OK Mr. AxexB. The vibration fun starts NOW. You WILL have good days and BAD days.(pissed) Whenever it gets bad, just light em' up!!! You will remember you could not do that before.(first) The absence of most of the wheel hop is significant. You will still have it but you can be alot more aggressive and will find it easier to control.(ughdance) Enjoy it and tell us your opinion after a few hundred miles! Lookin forward to your feedback.(poke)

367 (mp3yellow
 
Notes:
For those of us in areas with salt in use in winter....

PENETRANT IS UR FRIEND

Soak those babies in PB Blaster or some penetrating oil and us a BIG breaker bar and they come off.
 
I have a slightly off topic question about the rear motor mount. I am looking to install the RR Racing insterts but I would like to try a different proceedure then for installing a new mount.

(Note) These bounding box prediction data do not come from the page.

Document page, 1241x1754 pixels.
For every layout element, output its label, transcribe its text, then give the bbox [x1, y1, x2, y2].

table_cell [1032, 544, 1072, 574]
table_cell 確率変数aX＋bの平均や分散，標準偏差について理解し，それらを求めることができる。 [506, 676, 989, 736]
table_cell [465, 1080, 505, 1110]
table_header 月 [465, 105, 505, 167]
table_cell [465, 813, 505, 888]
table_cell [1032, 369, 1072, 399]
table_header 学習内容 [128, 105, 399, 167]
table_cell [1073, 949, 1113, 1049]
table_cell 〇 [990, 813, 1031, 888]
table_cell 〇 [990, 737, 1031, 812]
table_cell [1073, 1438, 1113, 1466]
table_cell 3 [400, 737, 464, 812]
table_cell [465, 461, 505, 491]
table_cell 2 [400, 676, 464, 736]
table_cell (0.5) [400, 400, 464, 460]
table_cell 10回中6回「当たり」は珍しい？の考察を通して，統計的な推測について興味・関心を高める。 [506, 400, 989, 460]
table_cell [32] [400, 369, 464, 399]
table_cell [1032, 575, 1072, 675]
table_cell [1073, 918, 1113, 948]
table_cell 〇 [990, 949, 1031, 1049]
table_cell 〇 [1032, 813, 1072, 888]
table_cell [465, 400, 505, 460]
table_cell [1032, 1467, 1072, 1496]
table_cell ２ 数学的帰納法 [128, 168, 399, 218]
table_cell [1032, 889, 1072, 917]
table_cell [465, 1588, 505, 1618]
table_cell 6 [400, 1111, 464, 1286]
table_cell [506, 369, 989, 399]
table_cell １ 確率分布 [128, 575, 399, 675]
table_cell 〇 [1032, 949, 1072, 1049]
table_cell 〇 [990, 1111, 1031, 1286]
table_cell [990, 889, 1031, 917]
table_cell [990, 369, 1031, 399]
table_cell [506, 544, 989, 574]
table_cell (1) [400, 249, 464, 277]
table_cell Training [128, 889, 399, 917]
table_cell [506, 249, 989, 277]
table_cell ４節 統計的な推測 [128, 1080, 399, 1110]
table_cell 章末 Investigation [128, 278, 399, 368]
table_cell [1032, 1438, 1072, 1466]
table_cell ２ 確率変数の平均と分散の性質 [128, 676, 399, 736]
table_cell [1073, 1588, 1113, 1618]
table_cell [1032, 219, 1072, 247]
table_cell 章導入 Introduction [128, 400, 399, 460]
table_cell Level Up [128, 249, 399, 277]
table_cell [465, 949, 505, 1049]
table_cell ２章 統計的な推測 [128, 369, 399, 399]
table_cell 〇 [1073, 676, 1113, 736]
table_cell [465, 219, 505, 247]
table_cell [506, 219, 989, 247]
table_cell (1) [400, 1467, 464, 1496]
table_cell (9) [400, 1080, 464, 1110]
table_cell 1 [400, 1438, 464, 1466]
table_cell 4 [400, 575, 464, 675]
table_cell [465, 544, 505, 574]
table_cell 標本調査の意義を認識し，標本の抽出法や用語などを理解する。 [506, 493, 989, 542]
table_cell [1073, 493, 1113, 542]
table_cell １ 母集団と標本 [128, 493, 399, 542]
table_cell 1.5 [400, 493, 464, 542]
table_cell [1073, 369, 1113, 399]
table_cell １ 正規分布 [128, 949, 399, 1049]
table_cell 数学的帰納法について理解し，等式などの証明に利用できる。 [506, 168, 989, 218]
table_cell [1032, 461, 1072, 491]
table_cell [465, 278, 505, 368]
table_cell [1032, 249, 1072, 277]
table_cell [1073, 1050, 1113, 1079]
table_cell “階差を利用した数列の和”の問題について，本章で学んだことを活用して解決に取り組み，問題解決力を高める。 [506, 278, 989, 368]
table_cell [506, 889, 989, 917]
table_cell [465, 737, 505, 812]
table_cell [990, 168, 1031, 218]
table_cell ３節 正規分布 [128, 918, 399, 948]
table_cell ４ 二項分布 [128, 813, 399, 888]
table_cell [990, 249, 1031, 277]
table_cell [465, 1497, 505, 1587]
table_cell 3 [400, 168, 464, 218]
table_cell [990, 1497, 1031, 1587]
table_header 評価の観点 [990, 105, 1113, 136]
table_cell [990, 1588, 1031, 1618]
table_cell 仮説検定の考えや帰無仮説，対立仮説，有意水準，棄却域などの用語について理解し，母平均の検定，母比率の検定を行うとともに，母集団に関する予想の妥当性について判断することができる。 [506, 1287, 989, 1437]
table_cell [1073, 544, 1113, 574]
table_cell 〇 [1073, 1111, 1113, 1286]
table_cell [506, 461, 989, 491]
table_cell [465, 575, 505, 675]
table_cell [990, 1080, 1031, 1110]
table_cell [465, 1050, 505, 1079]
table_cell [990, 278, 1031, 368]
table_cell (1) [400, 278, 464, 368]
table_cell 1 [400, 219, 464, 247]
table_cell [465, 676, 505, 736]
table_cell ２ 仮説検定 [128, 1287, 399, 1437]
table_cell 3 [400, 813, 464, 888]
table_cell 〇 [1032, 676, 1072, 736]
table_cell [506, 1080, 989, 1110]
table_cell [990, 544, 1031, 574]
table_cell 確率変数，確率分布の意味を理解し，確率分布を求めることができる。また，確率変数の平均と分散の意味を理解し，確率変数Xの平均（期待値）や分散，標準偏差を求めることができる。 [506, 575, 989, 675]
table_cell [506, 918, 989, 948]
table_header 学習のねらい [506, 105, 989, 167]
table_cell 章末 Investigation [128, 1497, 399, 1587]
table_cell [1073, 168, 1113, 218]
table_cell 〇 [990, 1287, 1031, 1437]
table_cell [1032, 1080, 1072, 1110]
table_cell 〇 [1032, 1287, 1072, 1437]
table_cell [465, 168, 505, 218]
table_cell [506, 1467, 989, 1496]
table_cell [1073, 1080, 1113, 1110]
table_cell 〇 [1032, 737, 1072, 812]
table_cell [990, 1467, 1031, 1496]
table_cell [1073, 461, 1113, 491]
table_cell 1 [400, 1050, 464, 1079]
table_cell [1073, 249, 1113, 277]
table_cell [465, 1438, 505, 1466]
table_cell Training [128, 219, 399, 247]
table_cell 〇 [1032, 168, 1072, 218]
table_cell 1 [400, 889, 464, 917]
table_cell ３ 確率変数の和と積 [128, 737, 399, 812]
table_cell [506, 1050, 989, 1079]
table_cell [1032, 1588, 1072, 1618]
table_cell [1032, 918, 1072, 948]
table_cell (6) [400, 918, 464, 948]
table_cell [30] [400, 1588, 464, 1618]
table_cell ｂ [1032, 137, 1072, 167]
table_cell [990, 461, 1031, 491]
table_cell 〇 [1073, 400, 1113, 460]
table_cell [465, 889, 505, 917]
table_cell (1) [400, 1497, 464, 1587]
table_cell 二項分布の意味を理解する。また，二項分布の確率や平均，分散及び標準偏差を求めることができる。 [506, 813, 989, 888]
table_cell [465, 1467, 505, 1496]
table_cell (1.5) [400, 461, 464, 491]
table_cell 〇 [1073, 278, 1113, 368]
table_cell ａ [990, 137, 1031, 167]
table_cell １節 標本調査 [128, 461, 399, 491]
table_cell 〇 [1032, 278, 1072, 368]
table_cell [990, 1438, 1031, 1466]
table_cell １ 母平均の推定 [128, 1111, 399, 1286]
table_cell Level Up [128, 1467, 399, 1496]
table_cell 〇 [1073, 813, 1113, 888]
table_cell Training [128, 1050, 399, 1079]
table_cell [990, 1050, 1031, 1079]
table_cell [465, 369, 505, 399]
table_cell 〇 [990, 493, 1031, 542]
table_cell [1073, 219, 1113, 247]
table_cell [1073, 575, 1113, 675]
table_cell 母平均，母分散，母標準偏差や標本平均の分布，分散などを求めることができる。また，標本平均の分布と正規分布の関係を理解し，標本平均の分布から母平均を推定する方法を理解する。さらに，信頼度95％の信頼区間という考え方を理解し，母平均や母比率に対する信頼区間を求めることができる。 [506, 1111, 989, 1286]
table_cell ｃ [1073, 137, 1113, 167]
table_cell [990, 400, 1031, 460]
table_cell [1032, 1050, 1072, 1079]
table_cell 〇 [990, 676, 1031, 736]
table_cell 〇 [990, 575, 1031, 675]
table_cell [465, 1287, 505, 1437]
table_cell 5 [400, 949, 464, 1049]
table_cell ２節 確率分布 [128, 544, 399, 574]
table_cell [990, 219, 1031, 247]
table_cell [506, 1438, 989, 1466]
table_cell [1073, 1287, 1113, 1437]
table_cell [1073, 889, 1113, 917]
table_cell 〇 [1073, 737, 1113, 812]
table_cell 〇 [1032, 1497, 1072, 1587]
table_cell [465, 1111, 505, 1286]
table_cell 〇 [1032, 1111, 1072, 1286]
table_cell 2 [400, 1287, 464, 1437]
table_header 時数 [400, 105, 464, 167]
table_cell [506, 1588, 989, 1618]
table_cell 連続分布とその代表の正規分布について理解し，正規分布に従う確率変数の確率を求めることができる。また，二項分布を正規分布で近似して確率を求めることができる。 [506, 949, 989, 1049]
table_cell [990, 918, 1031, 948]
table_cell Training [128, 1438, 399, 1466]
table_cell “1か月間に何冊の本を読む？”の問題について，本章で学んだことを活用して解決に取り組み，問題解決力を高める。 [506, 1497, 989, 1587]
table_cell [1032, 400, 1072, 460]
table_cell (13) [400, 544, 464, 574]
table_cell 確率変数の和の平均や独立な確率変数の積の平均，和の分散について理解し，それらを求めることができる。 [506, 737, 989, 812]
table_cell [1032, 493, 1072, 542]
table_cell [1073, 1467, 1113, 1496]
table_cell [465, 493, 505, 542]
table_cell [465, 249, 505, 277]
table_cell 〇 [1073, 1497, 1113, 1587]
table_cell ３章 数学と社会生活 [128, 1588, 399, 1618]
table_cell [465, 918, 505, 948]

Would it be possible to either:

1. Remove the center bolt and rock the engine down enough to slip the insterts in? Would it help to remove the center bolt from the front mount?

2. Loosen or remove the three bolts that attach the engine mounting point to the block in order to access the rear mount. The three bolts (pictured) are easily accessable from under the vehicle.

Untitled-1.jpg


I believe that one or both of these proceedures can be used to install the inserts. And since you don't have to remove the existing mount you avoid the wire harness, intake, TB, battery, etc.

Thoughts?
 
Alejo_NIN said:
good luck on your approach, i personally think it won't work at all

if it does, do let us know!

Tanks for the response. I was hoping for a better understanding of the process base on the experience of you and others. Maybe you could provide some more specific reasoning for you answer. I ask becuase the three bolts that hold the bracket tot he block are very accessable from under the car. Once removed the engine mount is accessable from both sides which will allow me to install the inserts.

If you think I should remove the lower subframe then let me know that, too.

Thanks again for your input.
 
the reason why i say is not possible is because in order to do what you want to do you will have to rotate the engine.

now, what you are trying to do is what i was avoiding...a 6hr job.
that was originally what people inteded and did when installing this particular motor mount. it took hours and hours to do, very frustrating, hence the reason i looked for an easier way of doing the install.

save yourself the headache and do it my way...and if you approach the other way and it is better, please let us know.

also, another reason why you would want to do it my way and completly remove the rear motor mount is because it gets shot very easy, and probably it is fucke dup already so it'll give you the chance to replace. That's what i would do, coz after all the trouble to rmeove it, is not worth putting it back if it is broken
 
Alejo_NIN said:
the reason why i say is not possible is because in order to do what you want to do you will have to rotate the engine.

I think the problem is that I was not very clear in my original post. I understand that if the engine does not rotate enough with just the center bolt removed I can try and remove the center bolt from the front mount. If the engine still does not rotate enought to provide access for the insterts I can take the engine block bracket off by removing the three bolts depicted in the image.

This proceedure is not effective when replacing the mount becasue what's attached to the firewall has to come out. For the inserts I can simply remove the more easily accessable part which is the engine block bracket.

For the record I have carefuly examined the condition of the mount and appears to be in good condition, at least visually. Besides, I have heard of inserts being installed in a trashed mount and still have the same effect becasue the urethane fills the gaps.